La jurisprudence francophone des Cours suprêmes


recherche avancée

09/04/2024 | FRANCE | N°22BX00613

France | France, Cour administrative d'appel de BORDEAUX, 3ème chambre, 09 avril 2024, 22BX00613


Vu la procédure suivante :



Procédure contentieuse antérieure :



La société Ter Arcins a demandé au tribunal administratif de Bordeaux d'annuler la décision implicite du maire de Bègles portant refus d'édicter un arrêté portant interdiction, sur le territoire de la commune, du stationnement des résidences mobiles en dehors des aires d'accueil des gens du voyage aménagées sur le territoire communal.



Par un jugement n° 2001656 du 4 janvier 2022, le tribunal administratif de Bordeaux a rejeté cette demande.

>
Procédure devant la cour :

Par une requête et des mémoires enregistrés les 22 février 2022, 20 sep...

Vu la procédure suivante :

Procédure contentieuse antérieure :

La société Ter Arcins a demandé au tribunal administratif de Bordeaux d'annuler la décision implicite du maire de Bègles portant refus d'édicter un arrêté portant interdiction, sur le territoire de la commune, du stationnement des résidences mobiles en dehors des aires d'accueil des gens du voyage aménagées sur le territoire communal.

Par un jugement n° 2001656 du 4 janvier 2022, le tribunal administratif de Bordeaux a rejeté cette demande.

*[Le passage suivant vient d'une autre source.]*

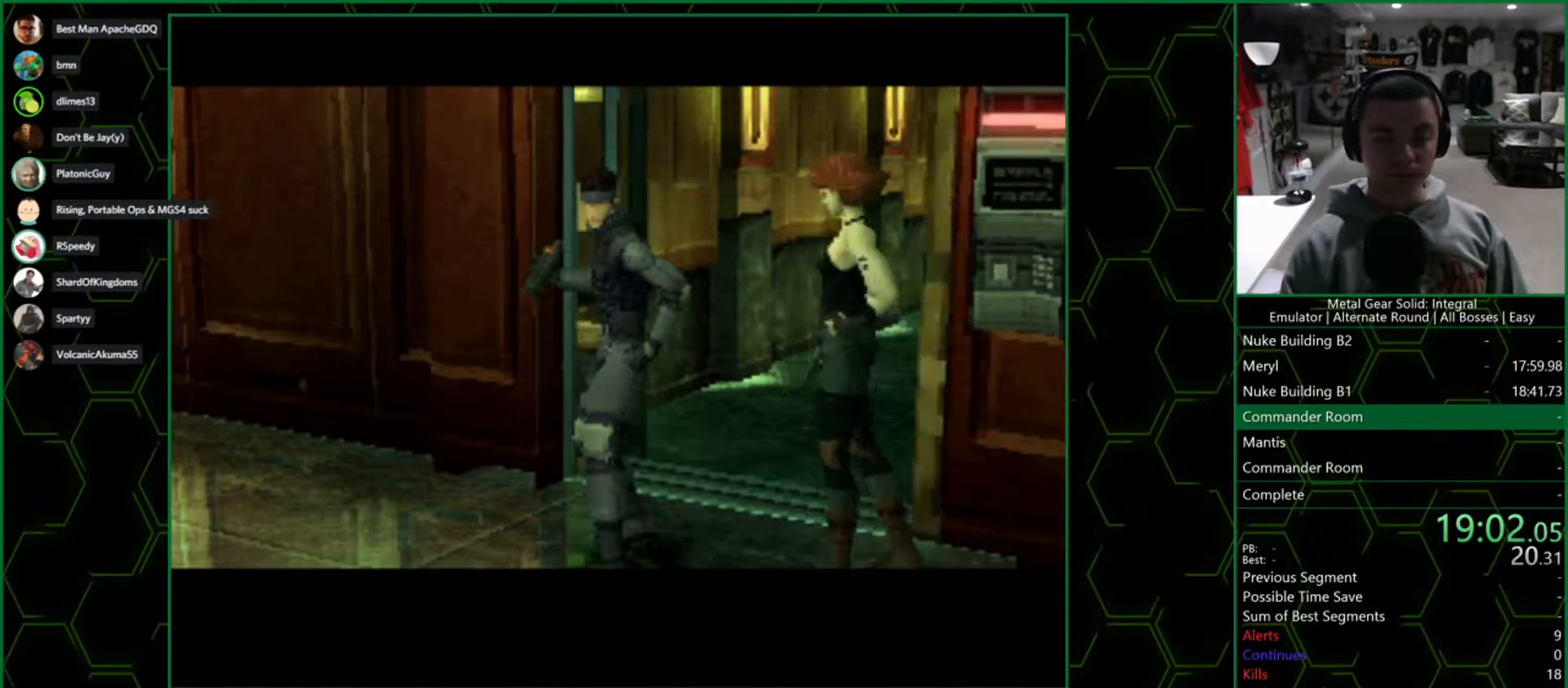
{"dt_ms": 500, "buttons": ["DPAD_UP"], "left_stick": "center", "right_stick": "center", "button_events": []}
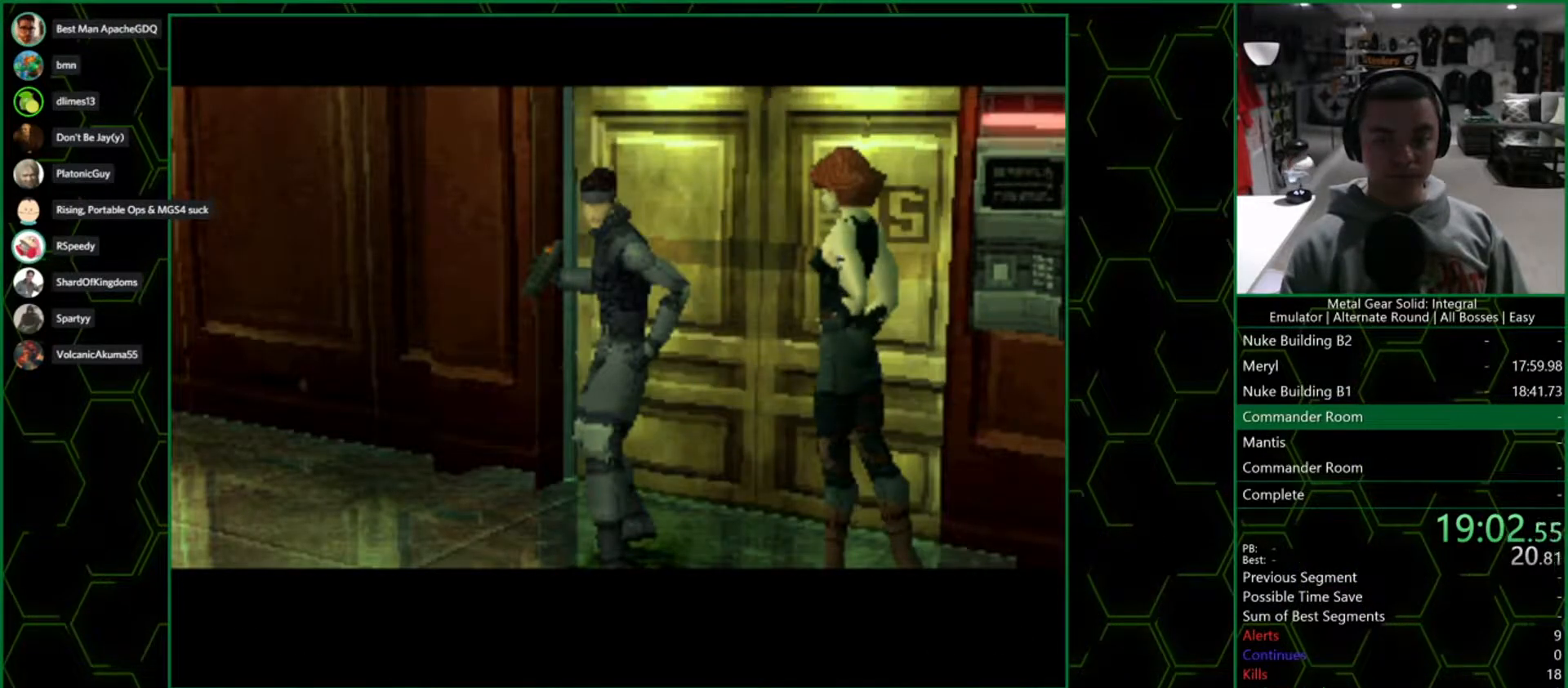
{"dt_ms": 500, "buttons": ["DPAD_UP"], "left_stick": "center", "right_stick": "center", "button_events": []}
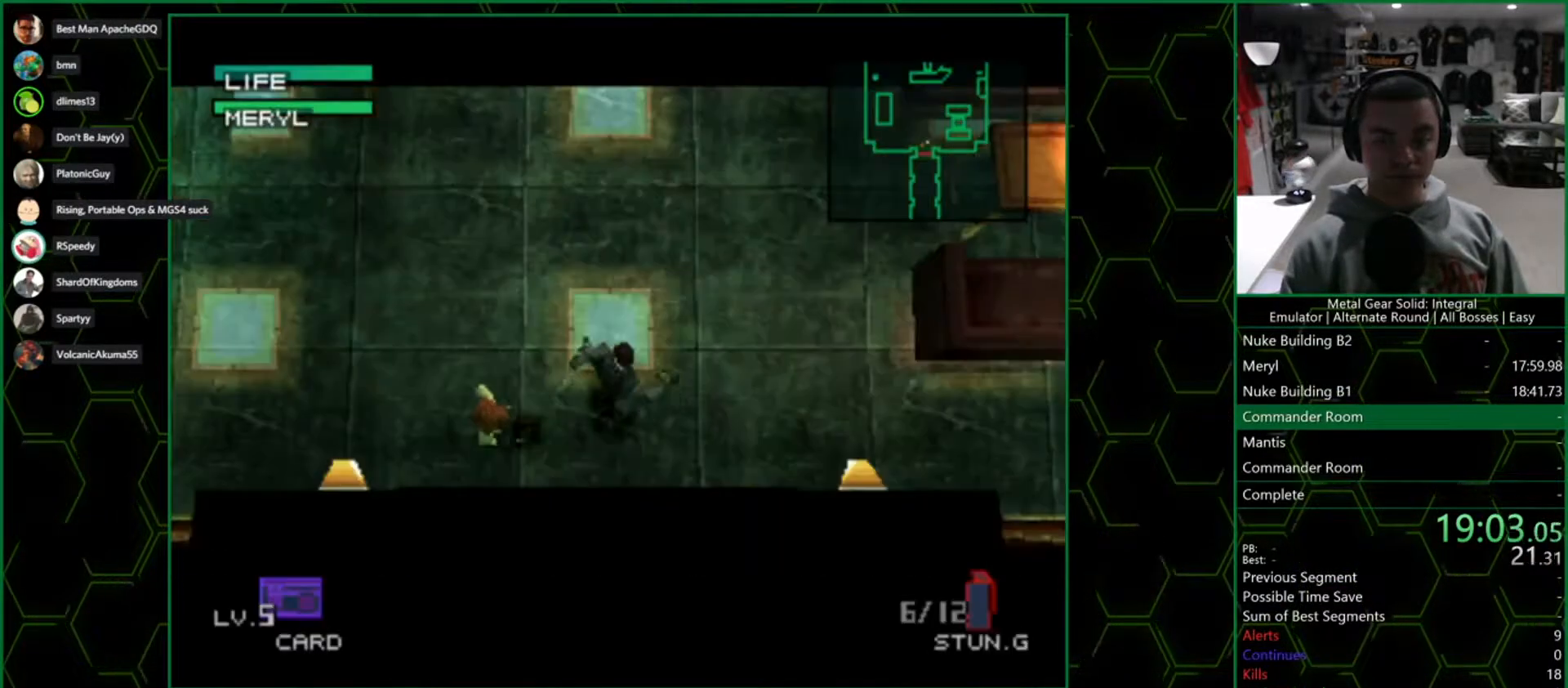
{"dt_ms": 500, "buttons": ["DPAD_UP"], "left_stick": "center", "right_stick": "center", "button_events": []}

Procédure devant la cour :

Par une requête et des mémoires enregistrés les 22 février 2022, 20 septembre 2022 et 9 février 2023, la société Ter Arcins, représentée par Me Borderie, demande à la cour :

1°) d'annuler ce jugement tribunal administratif de Bordeaux du 4 janvier 2022 ;

2°) d'annuler la décision implicite du maire de Bègles portant refus d'édicter un arrêté portant interdiction, sur le territoire de la commune, du stationnement des résidences mobiles en dehors des aires d'accueil des gens du voyage aménagées sur le territoire communal ;

3°) d'enjoindre au maire de Bègles d'édicter un arrêté portant interdiction, sur le territoire de la commune, du stationnement des résidences mobiles en dehors des aires d'accueil des gens du voyage aménagées sur le territoire communal, et d'assortir cette injonction d'une astreinte de 200 euros par jour de retard ;

4°) de mettre à la charge de la commune de Bègles une somme de 1 500 euros au titre de l'article L. 761-1 du code de justice administrative.

Elle soutient que :

- elle a intérêt à agir contre le refus du maire de prendre une mesure de police préventive ;

- le terrain dont elle est propriétaire a été occupé par des résidences mobiles de personnes dites gens du voyage de 2016 à 2020 ; elle est exposée au risque d'une nouvelle occupation illicite de son terrain ;

- contrairement à ce qu'ont retenu les premiers juges, le président de Bordeaux Métropole, qui a renoncé au transfert à son profit du pouvoir de police spéciale instauré par l'article 9 de la loi du 5 juillet 2000, n'était pas compétent pour prendre un tel arrêté ; sa demande adressée au maire de Bègles, seul compétent pour prendre cet arrêté, n'était ainsi pas mal dirigée ;

- sa demande est fondée ; l'édiction d'un tel arrêté permet en effet au propriétaire d'un terrain faisait l'objet d'une occupation illicite de saisir le préfet aux fins d'une évocation forcée sur le fondement du II de l'article 9 de la loi du 5 juillet 2000 ; le refus du maire de Bègles, qui la prive d'une telle prérogative, repose sur une erreur de droit et porte atteinte à son droit de propriété.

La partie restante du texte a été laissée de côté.